JOB: Every line holding the string "légumes" is to be copied from the entries below.

MATERIAL PROVIDED:
################

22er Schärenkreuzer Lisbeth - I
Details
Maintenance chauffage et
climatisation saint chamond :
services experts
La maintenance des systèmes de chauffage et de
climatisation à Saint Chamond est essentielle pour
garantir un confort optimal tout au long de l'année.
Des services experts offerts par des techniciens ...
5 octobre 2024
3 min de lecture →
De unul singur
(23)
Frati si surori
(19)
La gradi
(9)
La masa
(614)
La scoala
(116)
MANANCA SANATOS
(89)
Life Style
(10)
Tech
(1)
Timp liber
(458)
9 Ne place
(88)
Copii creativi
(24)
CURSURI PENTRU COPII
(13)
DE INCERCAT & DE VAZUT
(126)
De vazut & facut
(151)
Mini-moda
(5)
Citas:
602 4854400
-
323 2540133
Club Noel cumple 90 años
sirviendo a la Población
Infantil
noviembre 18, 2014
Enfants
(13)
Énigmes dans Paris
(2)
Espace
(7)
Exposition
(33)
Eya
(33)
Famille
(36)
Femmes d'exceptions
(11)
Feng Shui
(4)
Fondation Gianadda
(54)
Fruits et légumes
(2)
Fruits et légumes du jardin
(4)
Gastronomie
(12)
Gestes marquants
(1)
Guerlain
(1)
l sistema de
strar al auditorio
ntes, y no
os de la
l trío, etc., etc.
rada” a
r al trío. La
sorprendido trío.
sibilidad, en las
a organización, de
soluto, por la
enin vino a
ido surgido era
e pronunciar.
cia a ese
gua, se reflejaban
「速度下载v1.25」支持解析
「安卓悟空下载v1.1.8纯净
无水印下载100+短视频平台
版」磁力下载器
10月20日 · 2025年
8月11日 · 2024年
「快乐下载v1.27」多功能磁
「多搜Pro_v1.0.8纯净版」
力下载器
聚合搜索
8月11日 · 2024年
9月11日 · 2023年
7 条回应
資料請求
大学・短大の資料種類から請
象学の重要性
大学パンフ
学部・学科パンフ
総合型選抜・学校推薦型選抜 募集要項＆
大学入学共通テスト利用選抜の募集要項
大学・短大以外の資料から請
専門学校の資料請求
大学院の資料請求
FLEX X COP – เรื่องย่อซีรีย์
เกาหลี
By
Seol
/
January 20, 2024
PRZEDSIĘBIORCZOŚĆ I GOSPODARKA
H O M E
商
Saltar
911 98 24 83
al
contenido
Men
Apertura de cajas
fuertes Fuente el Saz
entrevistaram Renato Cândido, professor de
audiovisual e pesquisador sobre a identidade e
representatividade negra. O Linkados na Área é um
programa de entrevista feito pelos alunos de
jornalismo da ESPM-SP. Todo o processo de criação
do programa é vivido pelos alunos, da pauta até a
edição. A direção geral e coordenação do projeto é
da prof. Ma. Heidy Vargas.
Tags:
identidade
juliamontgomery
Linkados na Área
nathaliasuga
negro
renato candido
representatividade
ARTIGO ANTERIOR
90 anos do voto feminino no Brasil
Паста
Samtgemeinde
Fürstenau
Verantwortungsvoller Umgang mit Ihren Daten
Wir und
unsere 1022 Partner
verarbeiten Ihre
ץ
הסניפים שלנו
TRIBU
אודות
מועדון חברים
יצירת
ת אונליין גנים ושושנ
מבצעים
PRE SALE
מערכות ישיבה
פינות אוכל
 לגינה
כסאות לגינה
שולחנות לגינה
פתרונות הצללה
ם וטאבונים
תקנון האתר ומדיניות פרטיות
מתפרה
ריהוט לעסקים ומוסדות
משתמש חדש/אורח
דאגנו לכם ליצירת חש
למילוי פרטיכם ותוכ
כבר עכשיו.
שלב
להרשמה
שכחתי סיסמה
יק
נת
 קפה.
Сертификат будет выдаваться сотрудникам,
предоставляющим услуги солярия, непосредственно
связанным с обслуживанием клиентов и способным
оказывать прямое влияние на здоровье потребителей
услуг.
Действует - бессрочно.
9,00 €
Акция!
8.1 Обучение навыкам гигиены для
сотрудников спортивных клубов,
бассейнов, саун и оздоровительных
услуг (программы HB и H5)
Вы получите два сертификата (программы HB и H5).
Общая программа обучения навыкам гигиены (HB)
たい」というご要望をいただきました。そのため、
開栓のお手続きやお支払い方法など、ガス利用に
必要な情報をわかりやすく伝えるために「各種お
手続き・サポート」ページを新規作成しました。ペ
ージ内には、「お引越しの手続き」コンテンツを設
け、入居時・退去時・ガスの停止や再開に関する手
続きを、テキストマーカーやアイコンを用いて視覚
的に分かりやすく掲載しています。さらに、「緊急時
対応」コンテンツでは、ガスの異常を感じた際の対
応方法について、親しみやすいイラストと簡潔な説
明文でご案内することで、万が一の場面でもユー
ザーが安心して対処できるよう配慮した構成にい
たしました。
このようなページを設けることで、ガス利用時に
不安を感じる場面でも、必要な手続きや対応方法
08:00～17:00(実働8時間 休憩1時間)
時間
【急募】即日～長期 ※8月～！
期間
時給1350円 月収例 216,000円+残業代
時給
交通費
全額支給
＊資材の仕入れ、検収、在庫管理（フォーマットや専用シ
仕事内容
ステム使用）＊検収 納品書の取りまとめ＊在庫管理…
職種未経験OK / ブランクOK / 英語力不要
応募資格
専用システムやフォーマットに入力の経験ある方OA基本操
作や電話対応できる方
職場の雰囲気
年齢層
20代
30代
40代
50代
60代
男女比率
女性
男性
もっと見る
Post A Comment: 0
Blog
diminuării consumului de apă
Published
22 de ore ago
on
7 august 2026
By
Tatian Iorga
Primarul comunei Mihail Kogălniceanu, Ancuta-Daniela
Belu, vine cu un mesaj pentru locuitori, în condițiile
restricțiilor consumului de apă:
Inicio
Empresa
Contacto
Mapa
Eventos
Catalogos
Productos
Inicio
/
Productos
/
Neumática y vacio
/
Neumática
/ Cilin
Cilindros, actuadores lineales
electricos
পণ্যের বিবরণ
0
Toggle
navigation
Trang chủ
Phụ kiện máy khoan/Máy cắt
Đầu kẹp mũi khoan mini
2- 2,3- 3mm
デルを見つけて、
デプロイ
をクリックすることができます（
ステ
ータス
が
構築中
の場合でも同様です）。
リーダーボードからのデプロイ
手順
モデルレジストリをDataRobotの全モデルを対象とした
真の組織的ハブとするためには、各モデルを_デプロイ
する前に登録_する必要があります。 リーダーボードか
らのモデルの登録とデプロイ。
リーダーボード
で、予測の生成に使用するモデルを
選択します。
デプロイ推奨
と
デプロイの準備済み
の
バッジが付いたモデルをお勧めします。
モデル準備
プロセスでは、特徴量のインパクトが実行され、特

################

ANSWER AREA:
Fruits et légumes
Fruits et légumes du jardin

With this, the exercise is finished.